Le parfum est une composition d’odeurs. Ces odeurs émanent de matériaux d’origines diverses, comme nous l’avons vu au chapitre précédent. Cette composition est diluée, dans une proportion de 10 à 20 % suivant la structure de la formule, avec de l’alcool qui est le nécessaire "faire-valoir" de la composition.

La composition n’est pas qu’un mélange exécuté au petit bonheur, elle résulte de choix éclairés et motivés par la connaissance approfondie des matériaux et de leurs capacités réciproques d’association. Les arrangements d’odeurs sont d’ordre esthétique, la chimie et la science n’ont rien à y voir. Il faut d’abord concevoir, inventer, une "forme olfactive" originale. Imagination, intuition y pourvoiront sous le moindre prétexte, comme dans les autres arts.

La forme abstraitement conçue, il faudra la réaliser concrètement par la rédaction laborieuse d’une première formule. Le compositeur inscrit en colonne le nom des produits qu’il juge devoir contribuer à la forme projetée, et en face de chacun d’eux il note la proportion estimée pour jouer les rôles nécessaires. A cette première formule succéderont d’autres formules apportant touches et retouches, comme le font le peintre sur sa toile, le musicien sur sa partition, l’écrivain à son manuscrit, etc.

Pour que la composition ait une valeur artistique il faut et il suffit que ses constituants soient délibérément choisis et proportionnés de telle manière qu’ils se conjuguent significativement pour donner une forme spécifique, donc reconnaissable, intéressante et harmonieuse. Ce sont toutes ces exigences qui, satisfaites, feront d’un mélange un parfum et du parfum une oeuvre d’art.

Les odeurs ayant été mémorisées à l’aide de "repères" mentaux, le compositeur rédigeant une formule ne travaille pas avec des sensations actuelles mais avec des souvenirs de sensations, c’est-à-dire avec des abstractions d’abstractions. C’est un acte éminemment intellectuel, quelle que soit la forme visée même figurative.

Tous les repères olfactifs mémorisés sont devenus des formes dans notre esprit. C’est avec ces formes que nous allons travailler en les évoquant par un effort d’imagination et en les combinant d’abord en pensée. Nous évoquons aussi, à la demande, les combinaisons de formes que nous avons réalisées dans le passé, afin d’en exploiter les enseignements. Nous comparons mentalement ces expériences passées à la formule projetée et nous supputons intuitivement ce qu’elle va pouvoir donner. Les odeurs des "essais" suivants seront comparées à l’odeur de chaque essai précédent, à l’odeur d’un "essai témoin" jugé le meilleur jusque-là, mais surtout au modèle mental que nous avons imaginé au départ.

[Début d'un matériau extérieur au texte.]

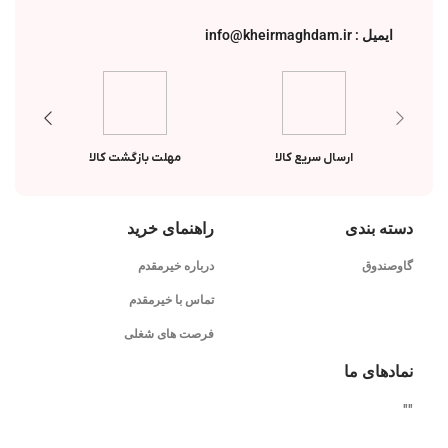
ایمیل : info@kheirmaghdam.ir
ارسال سریع کالا
مهلت بازگشت کالا
دسته بندی
راهنمای خرید
گاوصندوق
درباره خیرمقدم
تماس با خیرمقدم
فرصت های شغلی
نمادهای ما
"
"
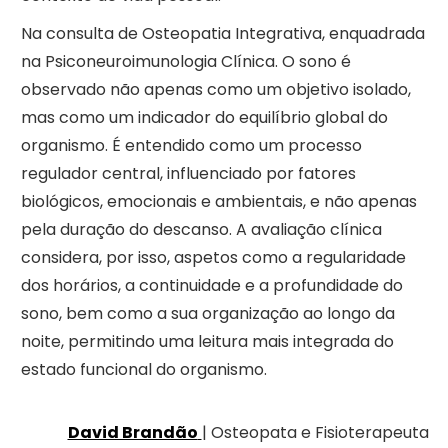
Na consulta de Osteopatia Integrativa, enquadrada
na Psiconeuroimunologia Clínica. O sono é
observado não apenas como um objetivo isolado,
mas como um indicador do equilíbrio global do
organismo. É entendido como um processo
regulador central, influenciado por fatores
biológicos, emocionais e ambientais, e não apenas
pela duração do descanso. A avaliação clínica
considera, por isso, aspetos como a regularidade
dos horários, a continuidade e a profundidade do
sono, bem como a sua organização ao longo da
noite, permitindo uma leitura mais integrada do
estado funcional do organismo.
David Brandão
| Osteopata e Fisioterapeuta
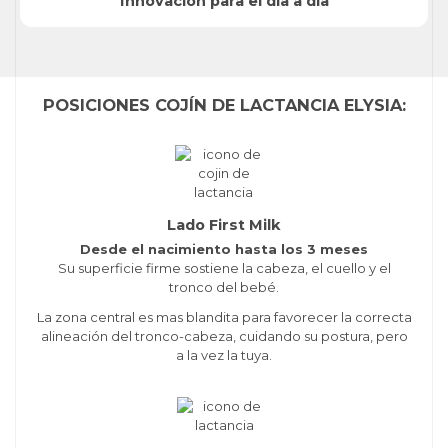
Innovación para el día a día
POSICIONES COJÍN DE LACTANCIA ELYSIA:
Lado First Milk
Desde el nacimiento hasta los 3 meses
Su superficie firme sostiene la cabeza, el cuello y el
tronco del bebé.
La zona central es mas blandita para favorecer la correcta
alineación del tronco-cabeza, cuidando su postura, pero
a la vez la tuya.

L’étude d’un nouveau parfum va ainsi cheminer d’essai en essai avec des hauts et des bas, d’où la nécessité d’ "essais témoins" afin de conserver un bon cap. Les grandes créations ont demandé des mois, des années d’un labeur ingrat car semé d’espoirs et de désespoirs. Il faut savoir s’arrêter à temps car, là plus qu’ailleurs, le mieux est l’ennemi du bien. Surtout lorsque les critiques non formés spécialement n’en peuvent être conscients.